CBC promises its first Olympic broadcast since 2008 will offer 24/7 access to the Games, allowing Canadians to watch any competition how and when they want to see it – a digital upgrade from its last Olympic offering.
The public broadcaster unveiled its plans for the 2014 Winter Olympics in Sochi on Wednesday. CBC also holds broadcast rights for the 2016 Summer Olympics in Rio de Janeiro.
“We were almost inconsolable when we didn’t have the Olympic Games on CBC television, and particularly the home games in Vancouver,” CBC Sports Weekend host Scott Russell said in an interview Wednesday.
“To have them come back now for Sochi and for Rio de Janeiro in 2016, we believe this is where the Olympics should be.”
With Brian Williams long gone from the public broadcaster’s coverage, Russell, Ron MacLean, Diana Swain and Heather Hiscox will be the faces of the 2014 Olympics on CBC.
Their exact roles are still being ironed out, in part because the NHL hasn’t reached a deal with the International Ice Hockey Federation to send its players to Sochi. Russell, covering his 11th Olympic Games, will likely host a daytime show and MacLean will take over in the evening. Swain will also host Olympic coverage, while Hiscox will anchor CBC News Network live from Sochi.
“We all feel and are 100 per cent confident the NHL is going (to Sochi). Of course, if that didn’t happen, that would change the dynamic a little bit for us,” MacLean said.

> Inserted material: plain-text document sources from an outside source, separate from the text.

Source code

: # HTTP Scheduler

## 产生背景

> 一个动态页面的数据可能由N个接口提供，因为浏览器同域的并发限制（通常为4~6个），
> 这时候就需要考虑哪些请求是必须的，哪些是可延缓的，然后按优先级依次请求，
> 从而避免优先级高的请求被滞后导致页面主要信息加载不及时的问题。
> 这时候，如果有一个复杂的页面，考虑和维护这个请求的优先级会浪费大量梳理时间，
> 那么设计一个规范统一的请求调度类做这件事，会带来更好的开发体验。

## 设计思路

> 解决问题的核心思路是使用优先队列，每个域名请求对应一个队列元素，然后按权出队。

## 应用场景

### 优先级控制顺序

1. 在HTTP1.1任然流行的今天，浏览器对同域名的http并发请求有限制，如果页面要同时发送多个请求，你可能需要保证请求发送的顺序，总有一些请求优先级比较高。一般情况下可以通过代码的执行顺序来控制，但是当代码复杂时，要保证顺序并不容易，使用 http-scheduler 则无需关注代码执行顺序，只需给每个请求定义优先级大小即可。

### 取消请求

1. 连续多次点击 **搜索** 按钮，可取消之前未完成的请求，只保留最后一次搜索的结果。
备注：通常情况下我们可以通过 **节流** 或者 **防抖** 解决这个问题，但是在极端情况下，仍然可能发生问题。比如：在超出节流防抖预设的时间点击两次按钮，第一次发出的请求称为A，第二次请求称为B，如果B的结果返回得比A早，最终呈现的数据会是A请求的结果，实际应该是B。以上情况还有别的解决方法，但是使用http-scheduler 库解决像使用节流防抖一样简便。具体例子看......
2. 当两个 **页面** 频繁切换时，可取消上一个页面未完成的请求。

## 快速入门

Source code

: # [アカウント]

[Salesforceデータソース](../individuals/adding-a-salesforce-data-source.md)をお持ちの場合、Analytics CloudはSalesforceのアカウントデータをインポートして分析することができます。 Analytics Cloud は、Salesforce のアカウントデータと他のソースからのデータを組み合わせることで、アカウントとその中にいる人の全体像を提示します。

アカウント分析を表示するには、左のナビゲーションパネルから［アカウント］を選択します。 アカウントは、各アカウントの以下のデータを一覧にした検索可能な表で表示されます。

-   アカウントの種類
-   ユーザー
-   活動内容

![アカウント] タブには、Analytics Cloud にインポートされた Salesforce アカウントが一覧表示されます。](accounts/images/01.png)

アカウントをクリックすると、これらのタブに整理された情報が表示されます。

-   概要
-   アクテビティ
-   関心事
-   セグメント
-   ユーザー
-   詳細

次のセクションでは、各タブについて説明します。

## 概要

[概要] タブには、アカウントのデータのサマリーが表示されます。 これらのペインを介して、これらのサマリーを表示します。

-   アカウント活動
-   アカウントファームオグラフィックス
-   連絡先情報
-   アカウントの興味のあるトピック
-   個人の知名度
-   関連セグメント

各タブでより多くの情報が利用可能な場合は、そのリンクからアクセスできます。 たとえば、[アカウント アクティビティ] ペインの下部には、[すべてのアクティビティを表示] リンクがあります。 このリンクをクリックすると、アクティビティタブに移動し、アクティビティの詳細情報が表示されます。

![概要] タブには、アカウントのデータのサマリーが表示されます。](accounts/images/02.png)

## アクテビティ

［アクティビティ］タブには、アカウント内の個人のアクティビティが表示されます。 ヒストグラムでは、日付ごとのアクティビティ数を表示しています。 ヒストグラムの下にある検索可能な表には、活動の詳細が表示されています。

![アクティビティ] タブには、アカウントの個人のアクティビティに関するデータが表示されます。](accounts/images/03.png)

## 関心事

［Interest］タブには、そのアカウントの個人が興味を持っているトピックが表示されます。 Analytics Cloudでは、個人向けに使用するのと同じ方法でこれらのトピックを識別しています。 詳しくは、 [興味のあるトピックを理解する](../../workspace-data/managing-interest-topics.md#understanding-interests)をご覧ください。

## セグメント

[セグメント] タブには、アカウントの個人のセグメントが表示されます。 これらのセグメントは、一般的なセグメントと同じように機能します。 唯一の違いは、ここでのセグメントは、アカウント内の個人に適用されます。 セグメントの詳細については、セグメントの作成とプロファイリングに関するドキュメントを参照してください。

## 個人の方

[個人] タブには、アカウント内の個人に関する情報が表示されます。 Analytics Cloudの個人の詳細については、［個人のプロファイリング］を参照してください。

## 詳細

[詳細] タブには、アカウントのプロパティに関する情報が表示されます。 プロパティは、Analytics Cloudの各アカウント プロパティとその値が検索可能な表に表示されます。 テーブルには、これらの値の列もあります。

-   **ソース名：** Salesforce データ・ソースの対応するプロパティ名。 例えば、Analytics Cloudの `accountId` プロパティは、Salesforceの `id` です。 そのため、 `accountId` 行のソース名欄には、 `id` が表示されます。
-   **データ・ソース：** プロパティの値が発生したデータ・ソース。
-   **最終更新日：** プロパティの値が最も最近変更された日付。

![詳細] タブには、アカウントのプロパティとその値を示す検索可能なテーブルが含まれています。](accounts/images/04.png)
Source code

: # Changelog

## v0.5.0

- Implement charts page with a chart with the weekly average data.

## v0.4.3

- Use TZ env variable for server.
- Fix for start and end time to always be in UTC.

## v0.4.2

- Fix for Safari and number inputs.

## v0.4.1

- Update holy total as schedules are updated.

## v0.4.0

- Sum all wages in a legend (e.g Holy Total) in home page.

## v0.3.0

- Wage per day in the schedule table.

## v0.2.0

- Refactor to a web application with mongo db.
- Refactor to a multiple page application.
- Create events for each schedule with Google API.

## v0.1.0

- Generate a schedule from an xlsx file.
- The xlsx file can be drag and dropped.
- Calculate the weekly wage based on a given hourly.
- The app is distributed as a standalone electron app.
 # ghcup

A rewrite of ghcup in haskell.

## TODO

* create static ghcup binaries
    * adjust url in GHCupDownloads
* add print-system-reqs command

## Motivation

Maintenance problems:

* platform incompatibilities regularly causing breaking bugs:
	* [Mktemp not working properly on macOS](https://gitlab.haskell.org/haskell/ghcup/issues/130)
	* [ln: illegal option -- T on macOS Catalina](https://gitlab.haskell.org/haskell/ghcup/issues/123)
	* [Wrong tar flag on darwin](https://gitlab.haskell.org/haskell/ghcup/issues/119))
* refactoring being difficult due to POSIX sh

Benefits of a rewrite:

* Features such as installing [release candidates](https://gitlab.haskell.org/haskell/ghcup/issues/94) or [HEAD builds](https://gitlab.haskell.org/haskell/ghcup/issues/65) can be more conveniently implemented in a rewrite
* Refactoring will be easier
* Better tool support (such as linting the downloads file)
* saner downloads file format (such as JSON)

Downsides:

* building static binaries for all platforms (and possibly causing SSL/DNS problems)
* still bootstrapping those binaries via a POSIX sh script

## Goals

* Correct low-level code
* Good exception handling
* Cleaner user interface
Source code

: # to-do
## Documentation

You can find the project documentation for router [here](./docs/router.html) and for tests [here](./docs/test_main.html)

He says the biggest challenge will be tailoring the programming around the time change. Sochi is eight hours ahead of Toronto time.
“If Sidney Crosby is gunning for gold at midnight or 1 a.m. in Sochi, that’s going to present a challenge for us because the prime time show will start three hours later. It’s going to be a wild ride.”
The last time CBC held Olympic broadcast rights, Twitter was in its infancy and hadn’t yet changed the way people watch and talk about sports. iPads didn’t exist.
Now, CBC is catching up with theminute-by-minute coverage the Olympic media consortium offered in the public broadcaster’s absence.
CBC says it will carry every competition live and on-demand, while also offering its second screen platform to Olympic viewers.
Available now for Hockey Night In Canada broadcasts, it integrates the experience of watching a sporting event with the social atmosphere of being on Twitter or Facebook. Viewers can take polls, make predictions, watch highlights and see stats, scores and social media feeds all in one place, on a computer, smartphone, or tablet screen.
“There will be 24/7 (coverage) on every platform,” Russell said.
“Every Canadian will have a chance to connect with the Olympics and the Olympians in every way possible.”
The media consortium that carried the 2012 London Olympics offered more than 5,550 hours of event coverage, and says Canadians watched about 3.4 million hours of video content on digital platforms alone. The consortium spread out its television coverage over nine channels, including CTV and TSN.
CBC hasn’t offered details yet about how it will distribute its coverage.